NS3/4A cleaves MAVS at Cys-508. (A) HEK293 (lanes 1–6) or Huh7 (lanes 7–12) cells were transfected with expression vectors for the WT (lanes 3,4, 9, and 10) or S139A mutant (lanes 5, 6, 11, and 12) of NS3/4A or vector (lanes 1, 2, 7, and 8). Cell lysates were separated into membrane pellet (P) or cytosolic supernatant (S) and then immunoblotted with an Ab against MAVS or Flag. The cleavage product of MAVS was indicated as MAVS*. (B) HEK293 cells were transfected with the expression vectors for NS3/4A together with a MAVS mutant containing only the CARD and TM domains (miniMAVS; Top). The activation of IFN-β by the CARD-TM fragment of MAVS in the presence of WT or S139A mutant of NS3/4A was determined by measuring the expression of the IFN-β-Luc reporter (Middle).
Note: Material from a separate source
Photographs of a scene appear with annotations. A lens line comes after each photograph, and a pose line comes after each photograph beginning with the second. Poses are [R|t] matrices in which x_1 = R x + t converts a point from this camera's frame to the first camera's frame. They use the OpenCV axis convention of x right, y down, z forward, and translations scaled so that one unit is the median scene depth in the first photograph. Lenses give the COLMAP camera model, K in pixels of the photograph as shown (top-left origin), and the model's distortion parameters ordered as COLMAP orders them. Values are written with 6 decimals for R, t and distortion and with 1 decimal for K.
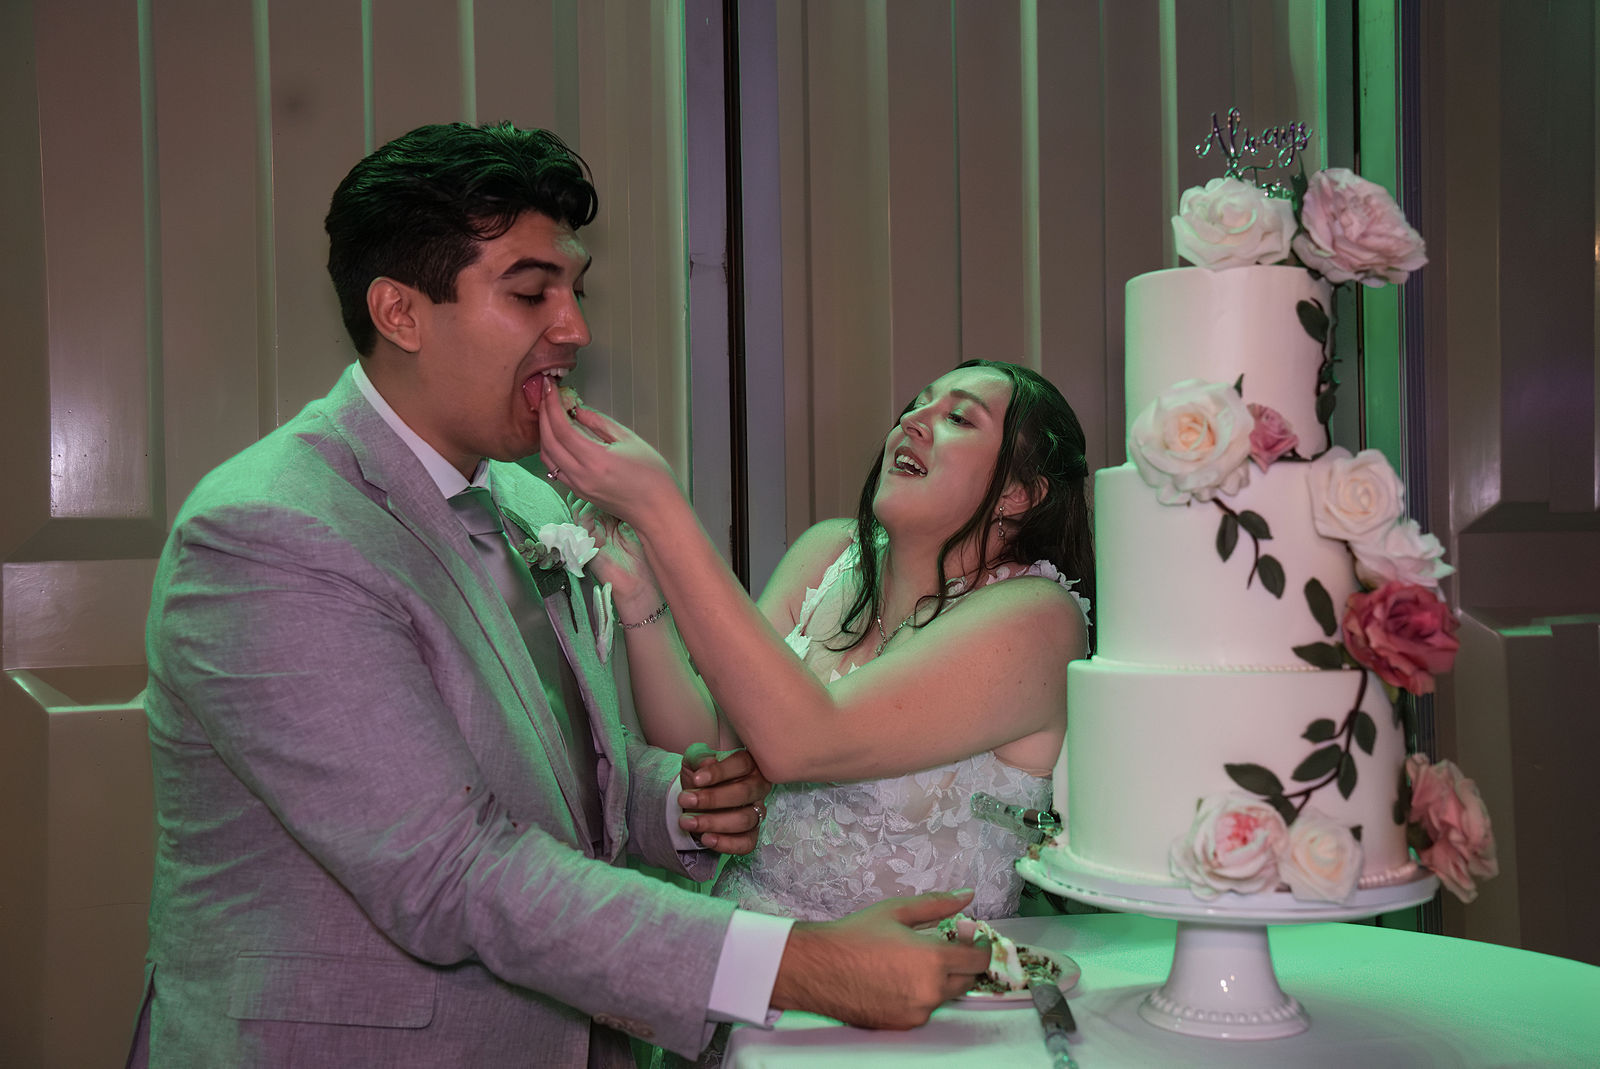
lens RADIAL K [[1819.6, 0, 800.0], [0, 1819.6, 534.5], [0, 0, 1]] dist [0.062758, 0.022967]
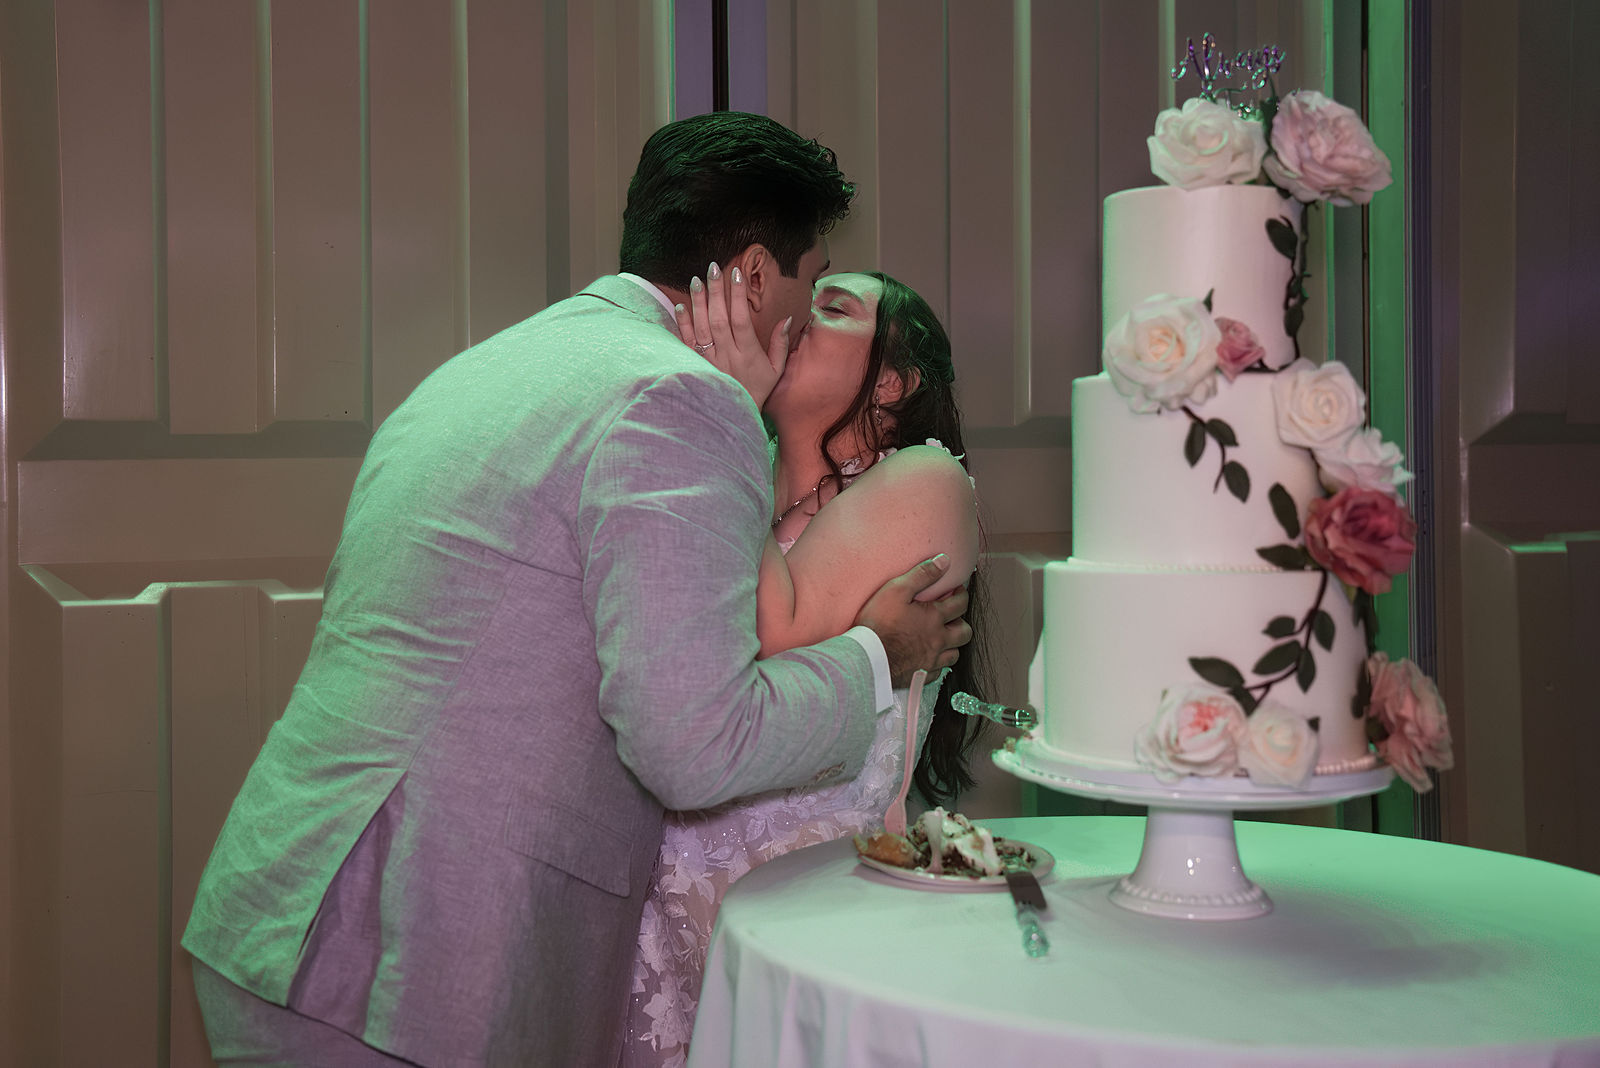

Cell lysates were analyzed by immunoblotting with the Flag Ab that detects both NS3/4A and MAVS proteins (Bottom). (C) Alignment of the junction sequences of NS proteins of HCV and the putative cleavage site at the C terminus of MAVS from different species. (D) HEK293 cells were transfected with expression vectors encoding the WT or C508R mutant of MAVS together with those encoding the WT or S139A mutant of NS3/4A. Cell lysates were separated by differential centrifugation into the membrane pellet and cytosolic supernatant, which were then resolved by 7% (Top and Bottom) or 4–20% (Middle) SDS/PAGE, followed by immunoblotting with the indicated Ab that detects the N terminus (Flag; Top) or C terminus (HA; Middle) of MAVS, or NS3/4A (Myc; Bottom). (E) HEK293 cells were transfected with MAVS and NS3/4A expression vectors as in D, except that IFN-β-Luc was also cotransfected to measure the induction of IFN-β by Luc assay.

Fig. 3.

NS3/4A binds to and colocalizes with MAVS in the mitochondria, and it cleaves MAVS in vitro.(A) Flag-tagged WT or S139A mutant of NS3/4A was expressed in HEK293 cells and then purified by using Flag-Sepharose. The purified NS3/4A proteins (lanes 4, 5, 9, and 10) or lysates containing NS3/4A (lanes 1–3 and 6–8) were incubated with ³⁵S-labeled MAVS or C508R mutant of MAVS, which was synthesized by in vitro translation and purified by using Flag-Sepharose. After incubation at 30°C for 2 h, proteins were separated by SDS/PAGE and analyzed by PhosphorImaging (Upper) or immunoblotting (Lower). The cleavage product of MAVS is indicated as MAVS*. (B) HEK293 cells were transfected with expression vectors for Flag-NS3/4A and HA-MAVS as indicated. Cell lysates were immunoprecipitated with the MAVS Ab (lanes 3, 6, 9, and 12) or control IgG (lanes 2, 5, 8, and 11). The precipitated proteins were analyzed by immunoblotting with an Ab against HA (Upper) or Flag (Lower). (C) Expression vectors for Flag-NS3/4A and HA-MAVS or C508R mutant were transfected into HeLa cells, and the localization of these proteins was stained by the indicated Abs and visualized by confocal microscopy.

Fig. 4.

MAVS is cleaved at Cys-508 in a HCV replicon cell line. (A) Cell lysates from Huh7 (lanes 1 and 2) or Replicon cells (K2040; lanes 3 and 4) were separated by centrifugation into the membrane pellet (P) and cytosolic supernatant (S), which then were analyzed by immunoblotting with an Ab against MAVS or NS3. The cleavage products of MAVS are indicated as MAVS*. MAVS-ΔN, N-terminal truncated fragment of MAVS (see ref. 10); MAVS-ΔN*, N-terminal truncated fragment of MAVS in which the TM domain is also cleaved by NS3/4A. (B and C) Expression vectors for MAVS, C508 mutant of MAVS, or RIG-I(N) were cotransfected with the IFN-β-Luc reporter into Huh7 (B) or Replicon (C) cell lines. Twenty-four hours after transfection, cells were infected with SeV or mock infected for another 24 h before harvesting for Luc assay.